Alors, en attendant, je le prépare avec mes quelques impressions d’elle. 

La pose. J’hésite entre : En buste, de pleine face, le regard clair, des virgules rieuses au fond, ou en pied, dans une succession de positions, une série de portraits démultipliés pour capter son énergie - de travail, de lecture, d’écriture, de déplacement, de running, de tennis -, et ses échanges de balles de blogueuse littéraire : goût du service et des coups droits, réflexions renvoyées en demi-volée, touché précis et délicat (j’ai pu tout particulièrement apprécier cela lors de la parution de mon premier roman)

La palette chromatique : large, ouverte, des couleurs pures, tranchées, pourquoi pas dissonantes, l’idéal serait que ça puisse provoquer, secouer 

L’éclairage : naturel 

Le décor.

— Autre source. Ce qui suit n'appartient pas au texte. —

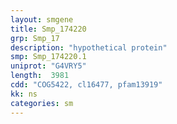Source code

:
 ```yaml
---
layout: smgene
title: Smp_174220
grp: Smp_17
description: "hypothetical protein"
smp: Smp_174220.1
uniprot: "G4VRY5"
length:  3981
cdd: "COG5422, cl16477, pfam13919"
kk: ns
categories: sm
---
```

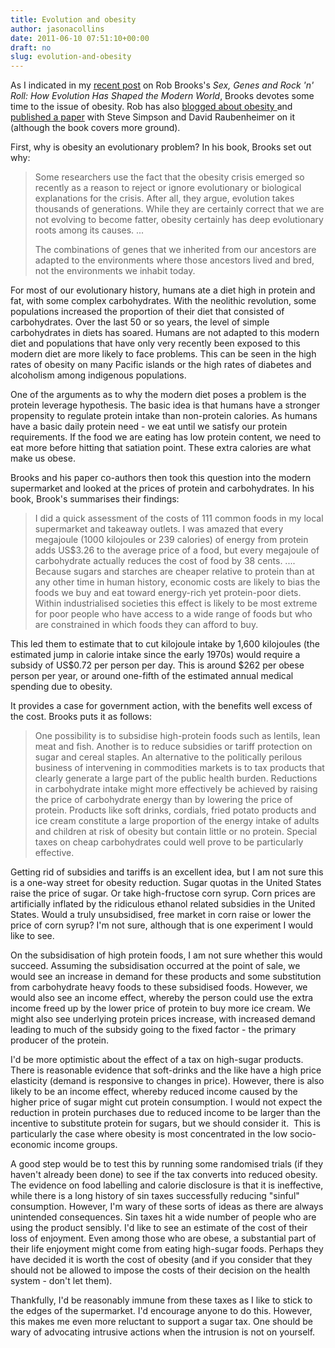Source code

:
 ```yaml
---
title: Evolution and obesity
author: jasonacollins
date: 2011-06-10 07:51:10+00:00
draft: no
slug: evolution-and-obesity
---
```


As I indicated in my [recent post](https://www.jasoncollins.blog//brookss-sex-genes-rock-n-roll/) on Rob Brooks's *Sex, Genes and Rock 'n' Roll: How Evolution Has Shaped the Modern World*, Brooks devotes some time to the issue of obesity. Rob has also [blogged about obesity ](http://www.robbrooks.net/rob-brooks/1266)and [published a paper](https://doi.org/10.1111/j.1467-789X.2010.00733.x) with Steve Simpson and David Raubenheimer on it (although the book covers more ground).

First, why is obesity an evolutionary problem? In his book, Brooks set out why:


<blockquote>Some researchers use the fact that the obesity crisis emerged so recently as a reason to reject or ignore evolutionary or biological explanations for the crisis. After all, they argue, evolution takes thousands of generations. While they are certainly correct that we are not evolving to become fatter, obesity certainly has deep evolutionary roots among its causes. ...

The combinations of genes that we inherited from our ancestors are adapted to the environments where those ancestors lived and bred, not the environments we inhabit today.</blockquote>


For most of our evolutionary history, humans ate a diet high in protein and fat, with some complex carbohydrates. With the neolithic revolution, some populations increased the proportion of their diet that consisted of carbohydrates. Over the last 50 or so years, the level of simple carbohydrates in diets has soared. Humans are not adapted to this modern diet and populations that have only very recently been exposed to this modern diet are more likely to face problems. This can be seen in the high rates of obesity on many Pacific islands or the high rates of diabetes and alcoholism among indigenous populations.

One of the arguments as to why the modern diet poses a problem is the protein leverage hypothesis. The basic idea is that humans have a stronger propensity to regulate protein intake than non-protein calories. As humans have a basic daily protein need - we eat until we satisfy our protein requirements. If the food we are eating has low protein content, we need to eat more before hitting that satiation point. These extra calories are what make us obese.

Brooks and his paper co-authors then took this question into the modern supermarket and looked at the prices of protein and carbohydrates. In his book, Brook's summarises their findings:


<blockquote>I did a quick assessment of the costs of 111 common foods in my local supermarket and takeaway outlets. I was amazed that every megajoule (1000 kilojoules or 239 calories) of energy from protein adds US$3.26 to the average price of a food, but every megajoule of carbohydrate actually reduces the cost of food by 38 cents. .... Because sugars and starches are cheaper relative to protein than at any other time in human history, economic costs are likely to bias the foods we buy and eat toward energy-rich yet protein-poor diets. Within industrialised societies this effect is likely to be most extreme for poor people who have access to a wide range of foods but who are constrained in which foods they can afford to buy.</blockquote>


This led them to estimate that to cut kilojoule intake by 1,600 kilojoules (the estimated jump in calorie intake since the early 1970s) would require a subsidy of US$0.72 per person per day. This is around $262 per obese person per year, or around one-fifth of the estimated annual medical spending due to obesity.

It provides a case for government action, with the benefits well excess of the cost. Brooks puts it as follows:


<blockquote>One possibility is to subsidise high-protein foods such as lentils, lean meat and fish. Another is to reduce subsidies or tariff protection on sugar and cereal staples. An alternative to the politically perilous business of intervening in commodities markets is to tax products that clearly generate a large part of the public health burden. Reductions in carbohydrate intake might more effectively be achieved by raising the price of carbohydrate energy than by lowering the price of protein. Products like soft drinks, cordials, fried potato products and ice cream constitute a large proportion of the energy intake of adults and children at risk of obesity but contain little or no protein. Special taxes on cheap carbohydrates could well prove to be particularly effective.</blockquote>


Getting rid of subsidies and tariffs is an excellent idea, but I am not sure this is a one-way street for obesity reduction. Sugar quotas in the United States raise the price of sugar. Or take high-fructose corn syrup. Corn prices are artificially inflated by the ridiculous ethanol related subsidies in the United States. Would a truly unsubsidised, free market in corn raise or lower the price of corn syrup? I'm not sure, although that is one experiment I would like to see.

On the subsidisation of high protein foods, I am not sure whether this would succeed. Assuming the subsidisation occurred at the point of sale, we would see an increase in demand for these products and some substitution from carbohydrate heavy foods to these subsidised foods. However, we would also see an income effect, whereby the person could use the extra income freed up by the lower price of protein to buy more ice cream. We might also see underlying protein prices increase, with increased demand leading to much of the subsidy going to the fixed factor - the primary producer of the protein.

I'd be more optimistic about the effect of a tax on high-sugar products. There is reasonable evidence that soft-drinks and the like have a high price elasticity (demand is responsive to changes in price). However, there is also likely to be an income effect, whereby reduced income caused by the higher price of sugar might cut protein consumption. I would not expect the reduction in protein purchases due to reduced income to be larger than the incentive to substitute protein for sugars, but we should consider it.  This is particularly the case where obesity is most concentrated in the low socio-economic income groups.

A good step would be to test this by running some randomised trials (if they haven't already been done) to see if the tax converts into reduced obesity. The evidence on food labelling and calorie disclosure is that it is ineffective, while there is a long history of sin taxes successfully reducing "sinful" consumption. However, I'm wary of these sorts of ideas as there are always unintended consequences. Sin taxes hit a wide number of people who are using the product sensibly. I'd like to see an estimate of the cost of their loss of enjoyment. Even among those who are obese, a substantial part of their life enjoyment might come from eating high-sugar foods. Perhaps they have decided it is worth the cost of obesity (and if you consider that they should not be allowed to impose the costs of their decision on the health system - don't let them).

Thankfully, I'd be reasonably immune from these taxes as I like to stick to the edges of the supermarket. I'd encourage anyone to do this. However, this makes me even more reluctant to support a sugar tax. One should be wary of advocating intrusive actions when the intrusion is not on yourself.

Ce pourrait être une bibliothèque, immense, éclectique, un fauteuil devant, un chat roux dedans, mais ce serait trop attendu, ce pourrait être la vitrine d’un glacier italien et pourtant parisien mais ça risquerait d’être trop sucré, trop mièvre. Alors pourquoi pas un salon du livre de semi-plein air, bâche de toile, rencontres impromptues, romans en fête et Nicole en goguette.